> _Task directions_: Put the stretch from the start of the data through the line that contains "athlete wears ski suit" into a Markdown table with the columns Row and Line. Row holds a running number and Line holds the line itself, and blank lines are left out.
Start of Exercise data
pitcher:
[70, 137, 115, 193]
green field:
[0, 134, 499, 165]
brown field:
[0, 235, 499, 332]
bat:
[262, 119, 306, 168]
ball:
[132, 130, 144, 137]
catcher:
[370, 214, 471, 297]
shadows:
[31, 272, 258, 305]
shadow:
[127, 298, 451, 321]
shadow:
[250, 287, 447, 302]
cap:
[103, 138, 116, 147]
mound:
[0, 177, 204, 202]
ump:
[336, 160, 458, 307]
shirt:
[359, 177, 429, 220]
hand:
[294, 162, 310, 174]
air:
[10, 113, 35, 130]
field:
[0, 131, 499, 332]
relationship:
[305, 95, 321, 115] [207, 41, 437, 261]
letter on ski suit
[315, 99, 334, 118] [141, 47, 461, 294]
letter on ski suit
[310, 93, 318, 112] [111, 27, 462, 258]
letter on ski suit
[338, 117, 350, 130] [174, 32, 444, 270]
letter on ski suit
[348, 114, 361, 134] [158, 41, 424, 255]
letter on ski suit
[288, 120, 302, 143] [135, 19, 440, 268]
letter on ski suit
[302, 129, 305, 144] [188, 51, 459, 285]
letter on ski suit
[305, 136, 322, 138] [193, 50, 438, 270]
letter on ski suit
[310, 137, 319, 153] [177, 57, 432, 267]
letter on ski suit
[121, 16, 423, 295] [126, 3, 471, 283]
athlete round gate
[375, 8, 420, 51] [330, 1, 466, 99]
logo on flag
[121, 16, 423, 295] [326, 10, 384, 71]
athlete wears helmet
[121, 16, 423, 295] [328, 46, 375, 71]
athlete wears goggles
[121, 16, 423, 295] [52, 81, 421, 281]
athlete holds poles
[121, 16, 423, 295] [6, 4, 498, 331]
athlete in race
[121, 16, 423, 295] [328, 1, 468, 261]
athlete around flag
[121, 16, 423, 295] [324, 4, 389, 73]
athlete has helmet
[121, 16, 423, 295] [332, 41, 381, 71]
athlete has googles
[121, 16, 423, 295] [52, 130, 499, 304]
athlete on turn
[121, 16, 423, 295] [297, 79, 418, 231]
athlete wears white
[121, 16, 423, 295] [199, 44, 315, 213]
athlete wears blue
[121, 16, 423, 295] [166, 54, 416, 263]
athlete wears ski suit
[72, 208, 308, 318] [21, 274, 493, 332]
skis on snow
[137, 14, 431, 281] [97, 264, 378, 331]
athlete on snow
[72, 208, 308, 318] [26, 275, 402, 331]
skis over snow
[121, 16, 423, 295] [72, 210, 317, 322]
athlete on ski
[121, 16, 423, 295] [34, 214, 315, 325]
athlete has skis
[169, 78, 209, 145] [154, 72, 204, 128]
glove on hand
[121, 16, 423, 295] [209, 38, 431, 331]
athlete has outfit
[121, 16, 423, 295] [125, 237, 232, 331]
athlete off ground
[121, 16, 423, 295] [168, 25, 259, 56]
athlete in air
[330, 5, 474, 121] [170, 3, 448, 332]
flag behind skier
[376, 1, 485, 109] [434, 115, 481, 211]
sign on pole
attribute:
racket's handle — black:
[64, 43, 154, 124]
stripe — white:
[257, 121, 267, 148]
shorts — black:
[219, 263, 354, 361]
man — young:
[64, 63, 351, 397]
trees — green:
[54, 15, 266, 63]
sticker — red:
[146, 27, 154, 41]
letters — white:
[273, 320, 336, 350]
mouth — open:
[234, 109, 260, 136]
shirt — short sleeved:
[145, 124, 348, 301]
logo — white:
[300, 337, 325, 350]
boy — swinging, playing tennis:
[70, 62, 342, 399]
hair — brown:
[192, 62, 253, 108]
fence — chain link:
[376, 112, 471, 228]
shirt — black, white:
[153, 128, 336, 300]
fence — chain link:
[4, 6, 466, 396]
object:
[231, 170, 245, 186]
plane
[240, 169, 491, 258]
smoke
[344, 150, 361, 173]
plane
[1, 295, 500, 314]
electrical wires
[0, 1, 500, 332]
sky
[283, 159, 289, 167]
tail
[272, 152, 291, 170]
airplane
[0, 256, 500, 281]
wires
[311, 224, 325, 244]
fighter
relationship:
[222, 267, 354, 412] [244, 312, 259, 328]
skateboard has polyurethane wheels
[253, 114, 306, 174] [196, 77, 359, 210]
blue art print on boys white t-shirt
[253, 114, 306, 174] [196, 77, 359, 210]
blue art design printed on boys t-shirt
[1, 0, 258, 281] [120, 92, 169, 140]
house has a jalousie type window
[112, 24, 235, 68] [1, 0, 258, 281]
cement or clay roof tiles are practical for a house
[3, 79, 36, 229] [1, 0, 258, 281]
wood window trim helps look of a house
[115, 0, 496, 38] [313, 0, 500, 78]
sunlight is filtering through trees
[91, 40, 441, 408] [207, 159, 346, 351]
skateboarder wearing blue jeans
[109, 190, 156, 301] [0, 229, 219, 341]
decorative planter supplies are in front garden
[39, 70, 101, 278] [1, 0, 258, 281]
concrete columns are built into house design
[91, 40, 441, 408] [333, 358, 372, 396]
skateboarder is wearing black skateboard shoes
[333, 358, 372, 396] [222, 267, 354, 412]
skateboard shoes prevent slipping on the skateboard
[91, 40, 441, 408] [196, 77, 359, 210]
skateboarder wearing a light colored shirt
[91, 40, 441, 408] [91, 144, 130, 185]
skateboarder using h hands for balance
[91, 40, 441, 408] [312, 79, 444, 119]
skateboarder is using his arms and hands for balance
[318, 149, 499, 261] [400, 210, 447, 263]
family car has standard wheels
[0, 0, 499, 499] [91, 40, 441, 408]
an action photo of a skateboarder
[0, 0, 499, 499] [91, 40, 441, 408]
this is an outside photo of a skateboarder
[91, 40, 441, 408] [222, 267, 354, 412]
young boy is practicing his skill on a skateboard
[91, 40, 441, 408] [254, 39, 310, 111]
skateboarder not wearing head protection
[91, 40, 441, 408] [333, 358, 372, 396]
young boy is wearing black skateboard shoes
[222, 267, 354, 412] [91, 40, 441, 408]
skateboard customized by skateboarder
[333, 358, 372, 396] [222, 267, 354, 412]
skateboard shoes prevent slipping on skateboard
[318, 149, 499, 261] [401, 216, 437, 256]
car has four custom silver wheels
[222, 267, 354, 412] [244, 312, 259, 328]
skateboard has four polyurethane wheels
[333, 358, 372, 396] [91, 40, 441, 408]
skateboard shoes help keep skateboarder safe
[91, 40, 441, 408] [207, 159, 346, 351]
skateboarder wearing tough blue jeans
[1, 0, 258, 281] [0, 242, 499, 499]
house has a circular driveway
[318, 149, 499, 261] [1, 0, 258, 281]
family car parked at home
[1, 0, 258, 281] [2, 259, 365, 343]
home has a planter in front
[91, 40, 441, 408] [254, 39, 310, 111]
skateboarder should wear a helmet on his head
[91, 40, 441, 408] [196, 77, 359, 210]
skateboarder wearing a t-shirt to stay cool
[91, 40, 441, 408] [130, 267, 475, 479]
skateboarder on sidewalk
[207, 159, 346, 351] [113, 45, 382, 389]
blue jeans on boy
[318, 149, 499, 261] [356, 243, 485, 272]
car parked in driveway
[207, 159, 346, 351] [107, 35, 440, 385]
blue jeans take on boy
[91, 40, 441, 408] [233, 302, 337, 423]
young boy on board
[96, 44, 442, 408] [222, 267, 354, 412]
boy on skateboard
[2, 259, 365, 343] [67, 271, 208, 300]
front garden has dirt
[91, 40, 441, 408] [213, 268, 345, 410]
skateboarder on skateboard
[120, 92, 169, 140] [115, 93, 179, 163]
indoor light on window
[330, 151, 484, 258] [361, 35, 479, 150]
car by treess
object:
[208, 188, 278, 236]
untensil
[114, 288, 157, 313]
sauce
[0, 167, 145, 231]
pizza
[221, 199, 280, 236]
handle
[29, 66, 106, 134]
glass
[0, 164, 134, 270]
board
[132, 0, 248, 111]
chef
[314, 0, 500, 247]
End of Exercise data
> _Task answer_:
| Row | Line |
|---|---|
| 1 | pitcher: |
| 2 | [70, 137, 115, 193] |
| 3 | green field: |
| 4 | [0, 134, 499, 165] |
| 5 | brown field: |
| 6 | [0, 235, 499, 332] |
| 7 | bat: |
| 8 | [262, 119, 306, 168] |
| 9 | ball: |
| 10 | [132, 130, 144, 137] |
| 11 | catcher: |
| 12 | [370, 214, 471, 297] |
| 13 | shadows: |
| 14 | [31, 272, 258, 305] |
| 15 | shadow: |
| 16 | [127, 298, 451, 321] |
| 17 | shadow: |
| 18 | [250, 287, 447, 302] |
| 19 | cap: |
| 20 | [103, 138, 116, 147] |
| 21 | mound: |
| 22 | [0, 177, 204, 202] |
| 23 | ump: |
| 24 | [336, 160, 458, 307] |
| 25 | shirt: |
| 26 | [359, 177, 429, 220] |
| 27 | hand: |
| 28 | [294, 162, 310, 174] |
| 29 | air: |
| 30 | [10, 113, 35, 130] |
| 31 | field: |
| 32 | [0, 131, 499, 332] |
| 33 | relationship: |
| 34 | [305, 95, 321, 115] [207, 41, 437, 261] |
| 35 | letter on ski suit |
| 36 | [315, 99, 334, 118] [141, 47, 461, 294] |
| 37 | letter on ski suit |
| 38 | [310, 93, 318, 112] [111, 27, 462, 258] |
| 39 | letter on ski suit |
| 40 | [338, 117, 350, 130] [174, 32, 444, 270] |
| 41 | letter on ski suit |
| 42 | [348, 114, 361, 134] [158, 41, 424, 255] |
| 43 | letter on ski suit |
| 44 | [288, 120, 302, 143] [135, 19, 440, 268] |
| 45 | letter on ski suit |
| 46 | [302, 129, 305, 144] [188, 51, 459, 285] |
| 47 | letter on ski suit |
| 48 | [305, 136, 322, 138] [193, 50, 438, 270] |
| 49 | letter on ski suit |
| 50 | [310, 137, 319, 153] [177, 57, 432, 267] |
| 51 | letter on ski suit |
| 52 | [121, 16, 423, 295] [126, 3, 471, 283] |
| 53 | athlete round gate |
| 54 | [375, 8, 420, 51] [330, 1, 466, 99] |
| 55 | logo on flag |
| 56 | [121, 16, 423, 295] [326, 10, 384, 71] |
| 57 | athlete wears helmet |
| 58 | [121, 16, 423, 295] [328, 46, 375, 71] |
| 59 | athlete wears goggles |
| 60 | [121, 16, 423, 295] [52, 81, 421, 281] |
| 61 | athlete holds poles |
| 62 | [121, 16, 423, 295] [6, 4, 498, 331] |
| 63 | athlete in race |
| 64 | [121, 16, 423, 295] [328, 1, 468, 261] |
| 65 | athlete around flag |
| 66 | [121, 16, 423, 295] [324, 4, 389, 73] |
| 67 | athlete has helmet |
| 68 | [121, 16, 423, 295] [332, 41, 381, 71] |
| 69 | athlete has googles |
| 70 | [121, 16, 423, 295] [52, 130, 499, 304] |
| 71 | athlete on turn |
| 72 | [121, 16, 423, 295] [297, 79, 418, 231] |
| 73 | athlete wears white |
| 74 | [121, 16, 423, 295] [199, 44, 315, 213] |
| 75 | athlete wears blue |
| 76 | [121, 16, 423, 295] [166, 54, 416, 263] |
| 77 | athlete wears ski suit |